NEW YORK - Mother Nature has always ensured that male births outnumber female ones, but the gap has been steadily narrowing over the past three decades in the U.S. and Japan, according to a new study.
Researchers believe the decline in male births can be enlightened, at least in part, by fatherly exposure to environmental toxins, such as certain pesticides, heavy metals, solvents or dioxins - chemical byproducts produced during ignition or the manufacture of other chemicals.

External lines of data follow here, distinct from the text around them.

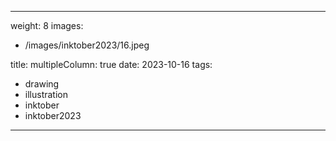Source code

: 
---
weight: 8
images:
- /images/inktober2023/16.jpeg

title:
multipleColumn: true
date: 2023-10-16
tags:
- drawing
- illustration
- inktober
- inktober2023
---


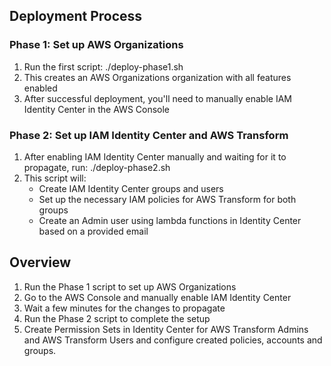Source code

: ## Deployment Process

### Phase 1: Set up AWS Organizations
1. Run the first script: ./deploy-phase1.sh
2. This creates an AWS Organizations organization with all features enabled
3. After successful deployment, you'll need to manually enable IAM Identity Center in the AWS Console

### Phase 2: Set up IAM Identity Center and AWS Transform
1. After enabling IAM Identity Center manually and waiting for it to propagate, run: ./deploy-phase2.sh
2. This script will:
   - Create IAM Identity Center groups and users
   - Set up the necessary IAM policies for AWS Transform for both groups
   - Create an Admin user using lambda functions in Identity Center based on a provided email

## Overview

1. Run the Phase 1 script to set up AWS Organizations
2. Go to the AWS Console and manually enable IAM Identity Center
3. Wait a few minutes for the changes to propagate
4. Run the Phase 2 script to complete the setup
5. Create Permission Sets in Identity Center for AWS Transform Admins and AWS Transform Users and configure created policies, accounts and groups. 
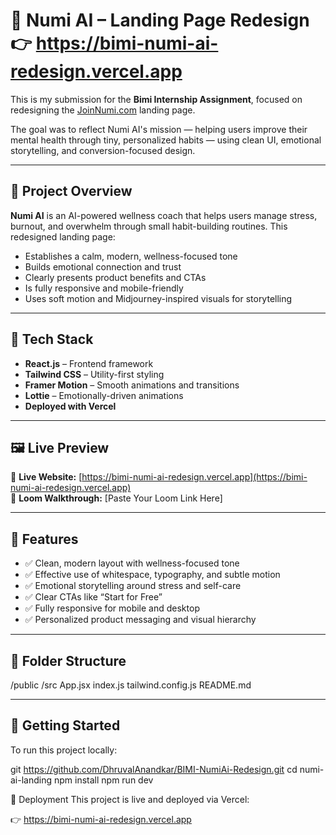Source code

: # 🌿 Numi AI – Landing Page Redesign 👉 https://bimi-numi-ai-redesign.vercel.app

This is my submission for the **Bimi Internship Assignment**, focused on redesigning the [JoinNumi.com](https://joinnumi.com) landing page.

The goal was to reflect Numi AI's mission — helping users improve their mental health through tiny, personalized habits — using clean UI, emotional storytelling, and conversion-focused design.

---

## 🧠 Project Overview

**Numi AI** is an AI-powered wellness coach that helps users manage stress, burnout, and overwhelm through small habit-building routines. This redesigned landing page:

- Establishes a calm, modern, wellness-focused tone
- Builds emotional connection and trust
- Clearly presents product benefits and CTAs
- Is fully responsive and mobile-friendly
- Uses soft motion and Midjourney-inspired visuals for storytelling

---

## 🔧 Tech Stack

- **React.js** – Frontend framework
- **Tailwind CSS** – Utility-first styling
- **Framer Motion** – Smooth animations and transitions
- **Lottie** – Emotionally-driven animations
- **Deployed with Vercel**

---

## 🖼 Live Preview

🔗 **Live Website:** [https://bimi-numi-ai-redesign.vercel.app](https://bimi-numi-ai-redesign.vercel.app)  
🎥 **Loom Walkthrough:** [Paste Your Loom Link Here]

---

## 📱 Features

- ✅ Clean, modern layout with wellness-focused tone
- ✅ Effective use of whitespace, typography, and subtle motion
- ✅ Emotional storytelling around stress and self-care
- ✅ Clear CTAs like “Start for Free”
- ✅ Fully responsive for mobile and desktop
- ✅ Personalized product messaging and visual hierarchy

---

## 📂 Folder Structure

/public
/src
App.jsx
index.js
tailwind.config.js
README.md

---

## 🚀 Getting Started

To run this project locally:

git https://github.com/DhruvalAnandkar/BIMI-NumiAi-Redesign.git
cd numi-ai-landing
npm install
npm run dev

🧪 Deployment
This project is live and deployed via Vercel:

👉 https://bimi-numi-ai-redesign.vercel.app

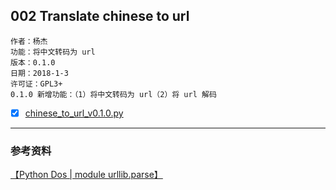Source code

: ## 002 Translate chinese to url

    作者：杨杰
    功能：将中文转码为 url
    版本：0.1.0
    日期：2018-1-3
    许可证：GPL3+
    0.1.0 新增功能：（1）将中文转码为 url（2）将 url 解码

- [x] [chinese_to_url_v0.1.0.py](chinese_to_url_v0.1.0.py)

---

### 参考资料

[【Python Dos | module urllib.parse】](https://docs.python.org/3/library/urllib.parse.html#module-urllib.parse)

Traditionally, it’s been estimated that for every 100 girls born, there will be about 105 boys. This balances out the higher death rate among male fetuses and infants. But since 1970, the U.S. and Japan have knowledgeable a descending shift in this male-to-female birth ratio, researchers report in the online edition of the journal Environmental Health Perspectives.
In the U.S., the share of boys dropped from 105.5 per 100 girls in 1970 to 104.6 in 2001; in Japan, the male-to-female ratio dropped from 106.3 boys for every 100 girls to just fewer than 105 per 100.
The changes may seem small, but the study authors suspect they are one manifestation of the effects of environmental poisons on the male reproductive system.
These other signs, she told Reuters Health, include lower testosterone levels and sperm counts, as well as boosts in testicular cancer, a disease that most frequently affects young men.
Environmental toxins may be a common denominator here, according to Davis and her colleagues. Such exposures may specifically lower rates of male, rather than female, births for a few reasons. They may, for example, affect the viability of sperm that bear the Y chromosome, which determines male sex — or the viability of male fetuses.